= SOURCE TEXT =
Opinion
No. 89-1493.
April 5, 1990.
Joe B. Abbey, Law Offices of Joe B. Abbey, Dallas, Tex., for defendant-appellant.
Patricia M. Reed, Richard A. Dean, Arter Hadden, Dallas, Tex., for plaintiff-appellee.
Appeal from the United States District Court for the Northern District of Texas.
Before GOLDBERG, GARWOOD and DAVIS, Circuit Judges.
Theodore Shanbaum (Shanbaum) appeals the district court's holding that Roy Herberger (Herberger), the trustee of Shanbaum's pension plan, may offset an amount Shanbaum owes to the plan against Shanbaum's monthly pension benefits. We reverse.
I.
Shanbaum, along with Ellis Carp and Glen Auerbach, were the three principal shareholders of Lee Optical, Inc. (Lee Optical). All three served as charter trustees of the Lee Optical Pension Plan (the Pension Plan or the Plan), which was created in 1951. Shanbaum was also a beneficiary of the Plan. He is now seventy-seven years old and draws a monthly pension of $3,521.87.
Beginning in 1980, the U.S. Secretary of Labor initiated an action against Shanbaum, Carp, Lee Optical, and its subsidiary Dal-Tex, alleging violation of ERISA, 29 U.S.C. § 1109(a), in connection with their management of the Pension Plan. In 1981, that action was settled in a Consent Decree that removed Shanbaum as sole-surviving trustee and appointed Oscar Lindemann (Lindemann) as his successor. In addition, the decree ordered the Dal-Tex subsidiary of Lee Optical to pay over one million dollars in outstanding principal and interest owed to the Plan, and held Shanbaum and Carp jointly and severally liable for this sum if Dal-Tex proved unable to pay.
Soon afterward, Dal-Tex defaulted, and the Plan sought to enforce the judgment against Shanbaum and Carp. In satisfaction of this debt, Lindemann accepted Shanbaum's and Carp's interests in SCP, a joint venture owned in equal shares by Shanbaum, Carp and the Plan. Later squabbling over the value of the joint venture's assets, however, resulted in a two million dollar judgment against Lindemann for breach of his fiduciary duty to the Plan. Shanbaum was held jointly liable for this sum as a "knowing and active participant in Lindemann's breach of fiduciary duty." Whitfield v. Lindemann, 853 F.2d 1298, 1302 (5th Cir. 1988), cert. denied sub nom, Klepak v. Dole, ___ U.S. ___, 109 S.Ct. 2428, 104 L.Ed.2d 986 (1989).

= QUESTIONS =
(1) Check each statement against the court opinion and answer yes or no, quoting the words that settle it: (a) The Lee Optical Pension Plan was created in 1951. (b) The Consent Decree named Ellis Carp as Shanbaum's successor trustee. (c) The judgment against Lindemann for breach of fiduciary duty was for one million dollars.
(2) Retype the court opinion word for word, starting at "Before GOLDBERG, GARWOOD" and ending at "benefits. We reverse.".
The lines that come after the opinion play no part in this.

= GIVEN DATA =
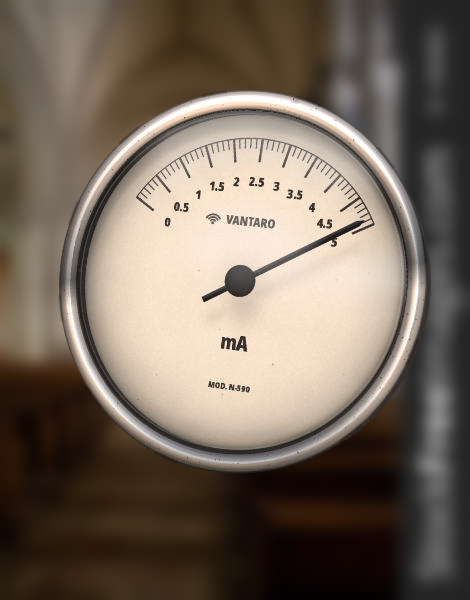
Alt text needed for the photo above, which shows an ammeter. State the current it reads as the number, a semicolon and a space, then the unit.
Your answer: 4.9; mA
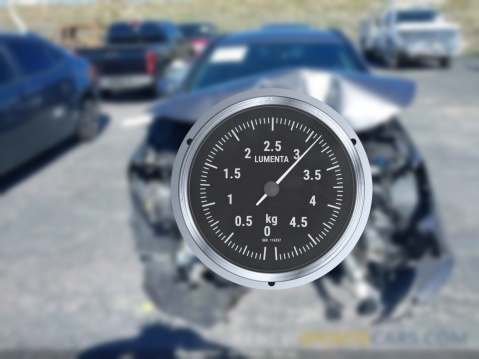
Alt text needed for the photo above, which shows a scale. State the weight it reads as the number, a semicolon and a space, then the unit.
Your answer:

= RESULTS OF THE TASKS =
(1)
(a) Yes: "which was created in 1951."
(b) No: "appointed Oscar Lindemann (Lindemann) as his successor."
(c) No: "resulted in a two million dollar judgment against Lindemann for breach of his fiduciary duty to the Plan."

(2)
Before GOLDBERG, GARWOOD and DAVIS, Circuit Judges.
Theodore Shanbaum (Shanbaum) appeals the district court's holding that Roy Herberger (Herberger), the trustee of Shanbaum's pension plan, may offset an amount Shanbaum owes to the plan against Shanbaum's monthly pension benefits. We reverse.